Ça fait cinq ans que je fais partie de l’éducation nationale. Cinq ans dans le 93, un peu partout, à Stains, Montreuil, Bagnolet, en région parisienne. Et ça m’a conforté dans l’idée que j’écris pour ceux qui pensent que la littérature n’est pas un endroit pour eux. Je pense que c’est vraiment ça.

Et créer un support, le montrer à mes élèves et leur dire : « maintenant c’est à vous de construire votre narration », ça me fait beaucoup de bien. Et ça me fait beaucoup de bien parce que je vois que ça leur fait beaucoup de bien.

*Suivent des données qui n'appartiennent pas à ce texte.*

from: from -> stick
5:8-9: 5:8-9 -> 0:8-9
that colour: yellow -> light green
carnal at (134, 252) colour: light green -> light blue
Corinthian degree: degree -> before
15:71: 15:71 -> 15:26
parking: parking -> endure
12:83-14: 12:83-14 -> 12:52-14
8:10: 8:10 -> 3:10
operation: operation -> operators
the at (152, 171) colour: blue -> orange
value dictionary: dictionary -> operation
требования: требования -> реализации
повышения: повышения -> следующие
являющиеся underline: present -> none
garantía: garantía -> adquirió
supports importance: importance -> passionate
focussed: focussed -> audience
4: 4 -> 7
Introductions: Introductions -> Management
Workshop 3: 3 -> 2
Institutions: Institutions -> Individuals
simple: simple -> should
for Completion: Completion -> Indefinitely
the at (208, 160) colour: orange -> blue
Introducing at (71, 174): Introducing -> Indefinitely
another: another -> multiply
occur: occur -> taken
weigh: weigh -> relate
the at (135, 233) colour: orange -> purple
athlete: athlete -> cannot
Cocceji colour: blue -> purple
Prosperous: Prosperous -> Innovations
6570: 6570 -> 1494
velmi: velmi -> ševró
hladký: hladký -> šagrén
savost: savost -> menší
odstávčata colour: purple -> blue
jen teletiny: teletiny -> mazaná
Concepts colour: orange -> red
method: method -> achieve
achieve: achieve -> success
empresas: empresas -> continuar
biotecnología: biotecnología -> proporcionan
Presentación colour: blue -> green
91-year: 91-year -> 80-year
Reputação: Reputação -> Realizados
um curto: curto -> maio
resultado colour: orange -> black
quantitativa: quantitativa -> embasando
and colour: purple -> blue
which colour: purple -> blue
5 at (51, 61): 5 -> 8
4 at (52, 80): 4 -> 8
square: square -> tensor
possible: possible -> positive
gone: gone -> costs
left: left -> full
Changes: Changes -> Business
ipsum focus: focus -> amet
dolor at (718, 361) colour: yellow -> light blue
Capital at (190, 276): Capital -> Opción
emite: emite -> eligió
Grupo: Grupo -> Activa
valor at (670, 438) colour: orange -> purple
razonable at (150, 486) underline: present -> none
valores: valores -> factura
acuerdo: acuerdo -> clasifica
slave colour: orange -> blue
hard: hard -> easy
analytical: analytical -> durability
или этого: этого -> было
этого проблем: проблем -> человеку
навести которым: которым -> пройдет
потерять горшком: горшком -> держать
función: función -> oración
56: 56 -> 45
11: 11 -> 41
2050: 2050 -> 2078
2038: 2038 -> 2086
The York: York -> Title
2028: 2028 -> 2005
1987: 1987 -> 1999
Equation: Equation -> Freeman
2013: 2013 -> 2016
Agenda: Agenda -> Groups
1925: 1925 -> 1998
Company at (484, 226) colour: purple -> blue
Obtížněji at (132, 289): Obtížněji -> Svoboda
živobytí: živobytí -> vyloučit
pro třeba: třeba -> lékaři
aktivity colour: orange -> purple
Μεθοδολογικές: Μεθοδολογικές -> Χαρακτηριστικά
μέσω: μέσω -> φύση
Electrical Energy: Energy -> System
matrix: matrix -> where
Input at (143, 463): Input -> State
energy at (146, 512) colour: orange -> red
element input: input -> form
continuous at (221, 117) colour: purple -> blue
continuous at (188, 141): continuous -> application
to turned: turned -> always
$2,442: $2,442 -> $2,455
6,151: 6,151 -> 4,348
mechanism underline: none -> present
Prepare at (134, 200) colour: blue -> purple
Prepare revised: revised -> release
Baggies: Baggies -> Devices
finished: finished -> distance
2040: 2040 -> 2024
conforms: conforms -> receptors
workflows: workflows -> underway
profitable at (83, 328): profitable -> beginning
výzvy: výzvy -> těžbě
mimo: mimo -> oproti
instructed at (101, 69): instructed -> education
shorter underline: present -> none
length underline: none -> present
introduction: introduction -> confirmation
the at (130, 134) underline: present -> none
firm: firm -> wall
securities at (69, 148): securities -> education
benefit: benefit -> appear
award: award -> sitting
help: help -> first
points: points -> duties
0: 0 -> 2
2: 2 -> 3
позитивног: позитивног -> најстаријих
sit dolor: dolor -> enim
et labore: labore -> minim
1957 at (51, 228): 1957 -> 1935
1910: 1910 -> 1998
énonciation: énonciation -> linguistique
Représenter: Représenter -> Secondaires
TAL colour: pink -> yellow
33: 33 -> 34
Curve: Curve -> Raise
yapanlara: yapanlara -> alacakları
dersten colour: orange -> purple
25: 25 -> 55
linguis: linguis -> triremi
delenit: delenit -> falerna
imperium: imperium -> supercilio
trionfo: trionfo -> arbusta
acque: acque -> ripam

Donc ils m’apportent autant que je leur apporte et aujourd’hui je le dis, j’ai besoin d’eux autant qu’ils ont besoin de moi. Je dirais que ça m’a donné confiance mais simplement pour écrire, c’est ma vocation. Écrire c’est pas ma vocation, c’est un endroit que j’ai découvert, que j’aime, que j’ai envie d’explorer, c’est un terrain de jeu. Mais la transmission, et pas forcément dans un cadre scolaire, c’est ce que j’adore.

 

L’orthographe d’Asya a-t-il été stylisé pour votre nom d’auteur ?

C’est vraiment comme ça et ça c’est encore l’histoire de l’immigration. Mon père va déclarer son bébé à la naissance. Il a toujours écrit mon prénom « Assia », encore aujourd’hui. Sauf que quand il a dit ça à la mairie, la personne a écrit « Asya ». Alors je ne sais pas pourquoi, il avait peut-être déjà rencontré ce prénom. Mais il trouvait que c’était plus joli. Ça dit beaucoup de choses de l’identité qui a été meurtrie.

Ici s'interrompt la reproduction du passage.